I’d never seen so many camera flashes as I did at that moment when Jacqueline was settling into my arms. There was a collective “Awww!”—that unmistakable noise made by adults in the presence of babies or kittens—when I took her from my mother’s arms. Since my parents had been seated in the front row, few had seen that my mother had been holding a baby or that that baby was Jacqueline. This was the public’s second glimpse of a little girl who to this day almost instinctively poses for the camera at a moment’s notice, invariably giving herself a central place in the mix.
At Jim’s inauguration, however, she was not yet capable even of holding up her own head, much less arranging the participants, so Jim’s mother held the Bible and I stood to his right holding Jacqueline. His father, Jack, had tears in his eyes as he watched his son take the oath of office. Once Jim completed the oath, I handed Jacqueline back over to my mother and we sat down to listen to the rest of the speeches.
Next was the inaugural parade.
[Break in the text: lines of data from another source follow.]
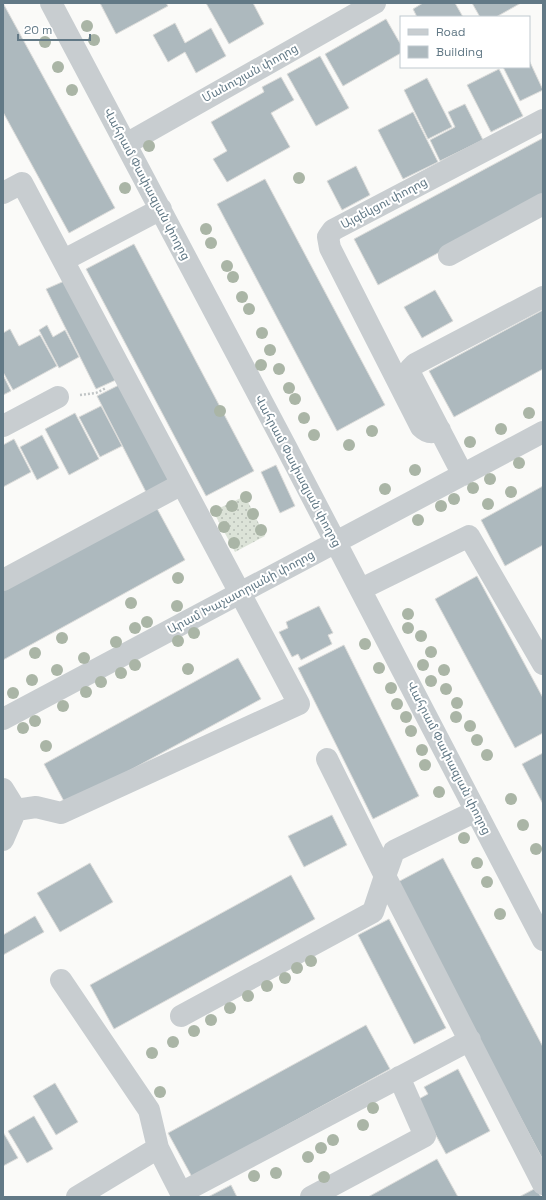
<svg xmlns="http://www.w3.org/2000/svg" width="546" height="1200" font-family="'Space Grotesk','Noto Sans Armenian',sans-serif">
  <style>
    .park { fill: url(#park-dots) }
    .building { fill: #adb9be; stroke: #dcdcda }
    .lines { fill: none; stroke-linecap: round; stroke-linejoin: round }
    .path { stroke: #c1c5c6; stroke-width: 2.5; stroke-dasharray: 2 2; stroke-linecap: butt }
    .minor { stroke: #c8cdd0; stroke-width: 22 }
    .tree { fill: #aab5a6 }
    .labels { text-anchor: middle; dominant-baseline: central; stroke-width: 4; stroke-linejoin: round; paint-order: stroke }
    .street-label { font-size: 12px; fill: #627986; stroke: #fff }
  </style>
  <defs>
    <pattern id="park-dots" width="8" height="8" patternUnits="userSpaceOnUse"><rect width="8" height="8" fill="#dce3d8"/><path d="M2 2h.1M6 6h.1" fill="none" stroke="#b6bdb5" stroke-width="1.8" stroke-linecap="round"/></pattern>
  </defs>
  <rect width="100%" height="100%" fill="#fafaf8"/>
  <path class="park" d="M 245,496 L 265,536 L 235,552 L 213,511 Z"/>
  <path class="building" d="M 3,3 L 115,208 L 69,233 L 3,112 Z
    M 100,3 L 166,3 L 168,6 L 116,34 Z
    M 206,3 L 253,3 L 264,24 L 229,44 Z
    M 423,3 L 455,3 L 463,17 L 417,17 L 413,9 Z
    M 472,3 L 521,3 L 496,17 L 480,17 Z
    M 386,19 L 401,45 L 401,53 L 343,86 L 325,54 Z
    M 175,23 L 185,43 L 211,28 L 226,56 L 196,73 L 185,52 L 168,62 L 153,35 Z
    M 320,56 L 349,108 L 316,126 L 287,74 Z
    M 529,60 L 543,90 L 520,101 L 503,67 L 529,67 Z
    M 499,69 L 523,116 L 491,132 L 467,85 Z
    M 281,77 L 294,100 L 271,113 L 290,147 L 227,182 L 213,159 L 227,151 L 211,122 L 264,92 L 262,87 Z
    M 427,78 L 452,127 L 428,139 L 404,90 Z
    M 465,104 L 483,140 L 440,161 L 430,140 L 455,127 L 448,112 Z
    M 413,112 L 438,162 L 403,179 L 378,130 Z
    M 543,138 L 543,197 L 378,285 L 354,239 Z
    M 356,166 L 370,195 L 342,210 L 327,181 Z
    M 265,179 L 385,405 L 337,431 L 217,204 Z
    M 134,244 L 254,471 L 206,496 L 86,269 Z
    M 69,279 L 118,379 L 96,389 L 46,289 Z
    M 435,290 L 453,321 L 422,338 L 404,307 Z
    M 543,310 L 543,369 L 454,417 L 429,371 Z
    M 47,325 L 53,337 L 65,330 L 79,357 L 59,368 L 39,330 Z
    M 10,329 L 19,346 L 40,335 L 57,366 L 13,390 L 3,372 L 3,333 Z
    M 3,375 L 11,391 L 3,395 Z
    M 119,385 L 170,481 L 147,494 L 97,396 Z
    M 101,406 L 122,446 L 100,457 L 79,417 Z
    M 75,413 L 99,459 L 69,475 L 45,429 Z
    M 42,435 L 59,468 L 37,480 L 20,447 Z
    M 14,439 L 31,472 L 3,487 L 3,445 Z
    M 276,465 L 295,506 L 280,513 L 261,472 Z
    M 543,486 L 543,545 L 505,566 L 481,520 Z
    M 154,503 L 185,560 L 3,660 L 3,586 Z
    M 477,576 L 543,698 L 543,733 L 515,748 L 435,599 Z
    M 319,606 L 333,633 L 328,635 L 332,644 L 301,660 L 298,654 L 292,657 L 279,632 L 288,628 L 286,622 Z
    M 344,645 L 419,796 L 373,819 L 298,668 Z
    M 238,658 L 261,699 L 66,805 L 44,764 Z
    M 543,753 L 543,804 L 522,764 Z
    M 332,815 L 347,845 L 304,867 L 288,836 Z
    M 443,858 L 543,1047 L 543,1160 L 396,883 Z
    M 90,863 L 113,902 L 60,932 L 37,893 Z
    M 291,875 L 315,919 L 114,1029 L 90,985 Z
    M 35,916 L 44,932 L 3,955 L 3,935 Z
    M 389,919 L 446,1028 L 414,1044 L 358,935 Z
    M 366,1025 L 390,1069 L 192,1177 L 168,1133 Z
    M 458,1069 L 490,1131 L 446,1154 L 417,1100 L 428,1094 L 424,1087 Z
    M 55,1083 L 78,1122 L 56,1135 L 33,1096 Z
    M 34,1116 L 53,1149 L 27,1163 L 8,1131 Z
    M 3,1132 L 18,1158 L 3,1166 Z
    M 437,1159 L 458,1197 L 368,1197 Z
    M 231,1185 L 237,1197 L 208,1197 Z
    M 536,1188 L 541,1197 L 519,1197 Z"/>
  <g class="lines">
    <path class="path" d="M 80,395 L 96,393 L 106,388"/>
    <path class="minor" d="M 51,3 C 217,314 381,627 543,940
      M 126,144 L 375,3
      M 3,193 L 22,183 L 299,704 L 61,813 L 36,807 L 16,810 L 3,840
      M 449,255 L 543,204
      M 64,260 L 161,209
      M 3,426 L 58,397
      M 440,430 C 432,434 427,433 421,427 L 330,248 L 328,237 L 333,230 L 543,120
      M 463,475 L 412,377 L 410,369 L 415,364 L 543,297
      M 3,580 L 182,484
      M 361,589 L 469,536 L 543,664
      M 3,719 L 543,432
      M 3,789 L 16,810
      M 476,811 L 394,851 L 385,876 L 543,1184
      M 61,980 L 149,1110 L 158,1148 L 183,1197
      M 181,1016 L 373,912 L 385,876 L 327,759
      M 181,1193 L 470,1040
      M 77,1197 L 158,1148
      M 311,1197 L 425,1136 L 399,1077"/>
  </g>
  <g class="tree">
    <circle cx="87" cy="26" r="6"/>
    <circle cx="94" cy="40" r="6"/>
    <circle cx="45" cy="42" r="6"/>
    <circle cx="58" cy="67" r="6"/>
    <circle cx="72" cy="90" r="6"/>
    <circle cx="149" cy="146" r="6"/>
    <circle cx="299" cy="178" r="6"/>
    <circle cx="125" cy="188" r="6"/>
    <circle cx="206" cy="229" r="6"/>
    <circle cx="211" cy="243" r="6"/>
    <circle cx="227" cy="266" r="6"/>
    <circle cx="233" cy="277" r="6"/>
    <circle cx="242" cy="297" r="6"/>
    <circle cx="249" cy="309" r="6"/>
    <circle cx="262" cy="333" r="6"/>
    <circle cx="270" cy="350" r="6"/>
    <circle cx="261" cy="365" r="6"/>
    <circle cx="279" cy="369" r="6"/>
    <circle cx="289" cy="388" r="6"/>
    <circle cx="295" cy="399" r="6"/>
    <circle cx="220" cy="411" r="6"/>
    <circle cx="529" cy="413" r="6"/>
    <circle cx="304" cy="418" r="6"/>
    <circle cx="501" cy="429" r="6"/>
    <circle cx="372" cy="431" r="6"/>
    <circle cx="314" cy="435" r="6"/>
    <circle cx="470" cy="442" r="6"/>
    <circle cx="349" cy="445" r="6"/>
    <circle cx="519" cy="463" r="6"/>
    <circle cx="415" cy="470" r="6"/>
    <circle cx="490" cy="479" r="6"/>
    <circle cx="473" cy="488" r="6"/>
    <circle cx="385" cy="489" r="6"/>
    <circle cx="511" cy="492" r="6"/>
    <circle cx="246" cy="497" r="6"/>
    <circle cx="454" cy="499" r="6"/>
    <circle cx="488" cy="504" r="6"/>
    <circle cx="232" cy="506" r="6"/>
    <circle cx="441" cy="506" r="6"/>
    <circle cx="216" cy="511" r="6"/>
    <circle cx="253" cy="514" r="6"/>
    <circle cx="418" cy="520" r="6"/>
    <circle cx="224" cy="527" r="6"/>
    <circle cx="261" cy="530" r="6"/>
    <circle cx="234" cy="543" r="6"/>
    <circle cx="178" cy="578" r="6"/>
    <circle cx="131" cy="603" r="6"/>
    <circle cx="177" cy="606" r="6"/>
    <circle cx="408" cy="614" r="6"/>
    <circle cx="147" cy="622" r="6"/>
    <circle cx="135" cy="628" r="6"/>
    <circle cx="408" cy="628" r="6"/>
    <circle cx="194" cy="633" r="6"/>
    <circle cx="421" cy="636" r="6"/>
    <circle cx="62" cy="638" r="6"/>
    <circle cx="178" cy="641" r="6"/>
    <circle cx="116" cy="642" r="6"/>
    <circle cx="365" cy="644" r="6"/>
    <circle cx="431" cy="652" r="6"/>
    <circle cx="35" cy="653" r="6"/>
    <circle cx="84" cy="658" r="6"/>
    <circle cx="135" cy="665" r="6"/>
    <circle cx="423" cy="665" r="6"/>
    <circle cx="379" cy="668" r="6"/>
    <circle cx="188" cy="669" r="6"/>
    <circle cx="57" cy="670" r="6"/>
    <circle cx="444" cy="670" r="6"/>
    <circle cx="121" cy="673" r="6"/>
    <circle cx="32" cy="680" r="6"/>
    <circle cx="431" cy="681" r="6"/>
    <circle cx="101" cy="682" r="6"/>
    <circle cx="391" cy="688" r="6"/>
    <circle cx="446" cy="689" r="6"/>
    <circle cx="86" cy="692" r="6"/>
    <circle cx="13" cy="693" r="6"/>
    <circle cx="457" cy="703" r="6"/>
    <circle cx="397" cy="704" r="6"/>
    <circle cx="63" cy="706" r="6"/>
    <circle cx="406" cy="717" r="6"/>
    <circle cx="456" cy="717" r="6"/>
    <circle cx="35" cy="721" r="6"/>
    <circle cx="470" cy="726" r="6"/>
    <circle cx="23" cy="728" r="6"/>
    <circle cx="411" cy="731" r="6"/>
    <circle cx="477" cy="740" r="6"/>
    <circle cx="46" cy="746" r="6"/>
    <circle cx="422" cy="750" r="6"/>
    <circle cx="487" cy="755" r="6"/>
    <circle cx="425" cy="765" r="6"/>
    <circle cx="439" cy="792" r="6"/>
    <circle cx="511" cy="799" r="6"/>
    <circle cx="523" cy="825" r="6"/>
    <circle cx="464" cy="838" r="6"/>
    <circle cx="536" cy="849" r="6"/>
    <circle cx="477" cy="863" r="6"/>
    <circle cx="487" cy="882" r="6"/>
    <circle cx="500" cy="914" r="6"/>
    <circle cx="311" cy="961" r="6"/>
    <circle cx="297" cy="968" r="6"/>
    <circle cx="285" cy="978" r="6"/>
    <circle cx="267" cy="986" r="6"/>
    <circle cx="248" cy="996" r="6"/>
    <circle cx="230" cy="1008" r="6"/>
    <circle cx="211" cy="1020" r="6"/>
    <circle cx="194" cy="1031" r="6"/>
    <circle cx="173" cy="1042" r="6"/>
    <circle cx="152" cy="1053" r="6"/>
    <circle cx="160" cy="1092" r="6"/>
    <circle cx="373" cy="1108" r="6"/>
    <circle cx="363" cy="1125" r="6"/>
    <circle cx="333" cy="1140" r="6"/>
    <circle cx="321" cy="1148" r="6"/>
    <circle cx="308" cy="1157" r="6"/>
    <circle cx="276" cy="1173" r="6"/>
    <circle cx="254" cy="1176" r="6"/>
    <circle cx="324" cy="1177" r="6"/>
  </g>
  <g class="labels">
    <g class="street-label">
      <text transform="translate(250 73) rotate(-29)">Մանուշյան փողոց</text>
      <text transform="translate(147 184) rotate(62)">Վահրամ Փափազյան փողոց</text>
      <text transform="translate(384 203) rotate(-28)">Այգեկցու փողոց</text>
      <text transform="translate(298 471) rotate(62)">Վահրամ Փափազյան փողոց</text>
      <text transform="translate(241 592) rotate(-28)">Արամ Խաչատրյանի փողոց</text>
      <text transform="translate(449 758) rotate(63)">Վահրամ Փափազյան փողոց</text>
    </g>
  </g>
  <rect width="546" height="1200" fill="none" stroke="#627986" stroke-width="8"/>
  <rect x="400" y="16" width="130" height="52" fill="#ffffff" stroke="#c0c9cf"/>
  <rect x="408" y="29" width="20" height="6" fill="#c8cdd0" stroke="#c0c9cf"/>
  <text x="436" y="36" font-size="12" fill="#627986">Road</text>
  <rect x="408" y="46" width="20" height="12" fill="#adb9be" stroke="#c0c9cf"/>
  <text x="436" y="56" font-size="12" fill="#627986">Building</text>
  <path d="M18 34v6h72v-6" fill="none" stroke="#627986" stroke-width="2"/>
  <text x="24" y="34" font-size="12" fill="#627986" stroke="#ffffff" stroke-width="3" paint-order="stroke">20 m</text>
</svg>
On this clear and cold morning, we walked several blocks through downtown Trenton and then stood on the grandstand to view the rest of the parade, Jim in his new navy blue overcoat. After that, we went home to get ready for the inaugural ball, and Jacqueline and I were reunited for a few hours before I had to put on my Vera Wang gown and leave again.
The evening was a festive blur. We had seats but never sat in them. Instead we shook hands, dispensed hugs, posed for photographs. I’ve since been asked if Golan Cipel was there, and the answer is yes, he was. All Jim’s staff and supporters were there, and though I saw Golan, it was only in passing.
It was an exciting day. Jim pulled me on through a crowd so thick that James Schedrick, the tallest and most muscular trooper on duty that day, was assigned the role of Protector of the Gown. My gown. In that capacity, he served as a human barricade, walking behind me everywhere I went, with his arms outstretched in order to keep the guests off the train. He was accompanied by at least half a dozen other troopers who, in that very packed ballroom, created a protective circle around Jim and me.
The ball continued at the Raritan Center in Edison until well into the night, with all of us exuding a sense of triumph and exuberance and high spirits. Jim and I danced the merengue and the samba together, and then later a slow dance or two. I was very proud of him that night and very excited about what I thought he was going to be able to do for the state of New Jersey. The papers the next morning described the ball as having an aura of Camelot, with all its youth, glamour, promise, and potential. At the end, back home, we collapsed into bed, and the next morning the newest chapter in our lives began.